Con ese crujido premonitorio de rodilla noté que algo barruntaba a mi alrededor. Ese chasquido seco, no audible, inarmónico y esas burbujas que estallaban dentro de mi articulación podrían pronosticar artrosis, desgaste de menisco o un cambio en la humedad del ambiente. Podría augurar que ya era mayor. Pero no. En mi caso, esa fricción de hueso contra hueso presagiaba la mejor versión de Kramer contra Kramer que hubiera imaginado.
En esos eternos anuncios publicitarios de la película que estábamos viendo y con un tímido balbuceo, como el zumbido de un enjambre de insectos, casi insonoro, pero aclaratorio y lapidario, me dijo: “Quiero que leas una carta que te he escrito y que me digas tu opinión sincera”.
Acostumbrada a corregir exámenes, cogí mis gafas de cerca y me dispuse, sin dilación, a cumplir, su petición.

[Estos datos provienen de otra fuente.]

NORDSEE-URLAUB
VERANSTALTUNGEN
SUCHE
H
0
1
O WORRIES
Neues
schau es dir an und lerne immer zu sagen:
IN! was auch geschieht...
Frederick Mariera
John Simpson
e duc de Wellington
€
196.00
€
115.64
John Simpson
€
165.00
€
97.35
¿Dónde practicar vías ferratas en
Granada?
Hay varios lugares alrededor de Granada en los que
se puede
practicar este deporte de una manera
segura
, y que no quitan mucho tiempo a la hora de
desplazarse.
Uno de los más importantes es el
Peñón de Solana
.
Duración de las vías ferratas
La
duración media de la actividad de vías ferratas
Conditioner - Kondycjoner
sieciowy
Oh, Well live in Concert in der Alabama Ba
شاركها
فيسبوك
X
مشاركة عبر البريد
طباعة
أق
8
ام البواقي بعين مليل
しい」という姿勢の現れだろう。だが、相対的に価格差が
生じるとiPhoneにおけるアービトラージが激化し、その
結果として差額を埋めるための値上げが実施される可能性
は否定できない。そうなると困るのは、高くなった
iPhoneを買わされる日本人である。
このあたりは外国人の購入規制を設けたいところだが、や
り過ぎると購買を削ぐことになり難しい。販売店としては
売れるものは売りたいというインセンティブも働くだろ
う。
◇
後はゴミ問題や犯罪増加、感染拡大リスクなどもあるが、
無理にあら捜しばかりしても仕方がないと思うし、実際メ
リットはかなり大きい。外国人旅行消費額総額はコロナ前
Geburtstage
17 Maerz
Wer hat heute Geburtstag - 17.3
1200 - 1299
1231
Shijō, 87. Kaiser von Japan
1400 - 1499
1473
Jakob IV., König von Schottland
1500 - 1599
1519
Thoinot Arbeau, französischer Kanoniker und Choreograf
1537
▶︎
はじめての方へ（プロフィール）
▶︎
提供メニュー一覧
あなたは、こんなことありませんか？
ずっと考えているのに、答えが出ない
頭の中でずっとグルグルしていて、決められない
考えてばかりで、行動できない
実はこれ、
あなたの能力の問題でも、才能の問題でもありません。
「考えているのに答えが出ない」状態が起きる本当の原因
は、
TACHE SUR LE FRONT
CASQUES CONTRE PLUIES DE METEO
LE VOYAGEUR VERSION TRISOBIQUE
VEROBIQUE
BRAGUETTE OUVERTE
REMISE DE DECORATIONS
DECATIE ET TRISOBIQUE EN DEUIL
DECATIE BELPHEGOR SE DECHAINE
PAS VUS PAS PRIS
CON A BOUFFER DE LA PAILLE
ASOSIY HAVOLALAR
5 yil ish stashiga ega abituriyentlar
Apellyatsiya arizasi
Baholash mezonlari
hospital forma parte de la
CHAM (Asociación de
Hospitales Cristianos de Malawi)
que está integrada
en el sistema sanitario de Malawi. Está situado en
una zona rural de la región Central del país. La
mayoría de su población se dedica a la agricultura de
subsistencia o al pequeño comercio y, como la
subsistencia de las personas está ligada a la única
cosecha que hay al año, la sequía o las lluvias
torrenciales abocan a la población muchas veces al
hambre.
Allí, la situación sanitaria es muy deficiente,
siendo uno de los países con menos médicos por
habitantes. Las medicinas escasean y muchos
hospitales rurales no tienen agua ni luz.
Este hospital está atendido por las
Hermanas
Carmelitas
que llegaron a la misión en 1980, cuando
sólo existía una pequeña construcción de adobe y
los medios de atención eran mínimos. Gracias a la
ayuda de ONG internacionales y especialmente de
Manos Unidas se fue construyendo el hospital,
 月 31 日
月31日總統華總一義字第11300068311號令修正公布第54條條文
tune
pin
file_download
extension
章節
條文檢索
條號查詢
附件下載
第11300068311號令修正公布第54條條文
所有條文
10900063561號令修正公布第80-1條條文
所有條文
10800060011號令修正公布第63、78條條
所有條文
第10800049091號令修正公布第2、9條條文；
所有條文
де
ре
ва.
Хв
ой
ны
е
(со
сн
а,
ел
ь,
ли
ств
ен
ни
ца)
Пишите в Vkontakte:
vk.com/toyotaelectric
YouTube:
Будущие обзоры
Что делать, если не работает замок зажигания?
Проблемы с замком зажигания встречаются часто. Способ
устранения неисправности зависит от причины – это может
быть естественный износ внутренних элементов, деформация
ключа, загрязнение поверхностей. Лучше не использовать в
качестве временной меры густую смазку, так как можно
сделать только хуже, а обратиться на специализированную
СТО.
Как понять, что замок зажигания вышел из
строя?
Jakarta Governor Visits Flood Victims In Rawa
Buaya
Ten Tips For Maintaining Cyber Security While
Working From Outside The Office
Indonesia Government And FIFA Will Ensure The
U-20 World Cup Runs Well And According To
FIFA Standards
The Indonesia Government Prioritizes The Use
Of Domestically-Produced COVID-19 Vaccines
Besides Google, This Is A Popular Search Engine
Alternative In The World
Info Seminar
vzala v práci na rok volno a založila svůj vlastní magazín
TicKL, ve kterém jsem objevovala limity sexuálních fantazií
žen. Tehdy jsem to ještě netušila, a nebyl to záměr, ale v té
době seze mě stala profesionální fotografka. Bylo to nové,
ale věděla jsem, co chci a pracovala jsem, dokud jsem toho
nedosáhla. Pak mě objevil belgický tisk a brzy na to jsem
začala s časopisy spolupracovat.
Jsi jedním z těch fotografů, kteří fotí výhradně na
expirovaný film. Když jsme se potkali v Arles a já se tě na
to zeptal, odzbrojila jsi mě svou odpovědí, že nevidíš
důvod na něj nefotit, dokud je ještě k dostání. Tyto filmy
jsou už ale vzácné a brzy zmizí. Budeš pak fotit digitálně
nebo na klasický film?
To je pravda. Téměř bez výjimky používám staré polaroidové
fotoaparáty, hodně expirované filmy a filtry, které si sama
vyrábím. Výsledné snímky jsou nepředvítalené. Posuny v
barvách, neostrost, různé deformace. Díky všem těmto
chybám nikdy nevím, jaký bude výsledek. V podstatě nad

Pasados unos minutos y analizado su escrito, con toda la calma de la que fui capaz, le respondí: “Ya la he leído, Ramón. En el análisis del texto que me has facilitado he prescindido del resumen y contexto y he ido directamente al grano: El léxico que utilizas es demasiado coloquial. El tono es seco, con una pizca de indiferencia. En el aspecto gramatical, te diré, que la epístola, carta o como quieras llamarle a ese pedazo de papel, tiene problemas de concordancia, tanto verbal, como en número y género. En cuanto al contenido, queda clarísimo que quieres el divorcio. Comentas, con una dulzura algo trabajada que, si no me importa, te deje el piso porque tú no trabajas hace ya quince años y yo cobro la pensión máxima.
Ah. Como prueba de mi profesionalidad, te regalo el comentario ortográfico: solo diré que te faltaron ocho tildes, dos interrogaciones, un punto y coma y un millón de agradecimientos por haberte aguantado quince cumpleaños”.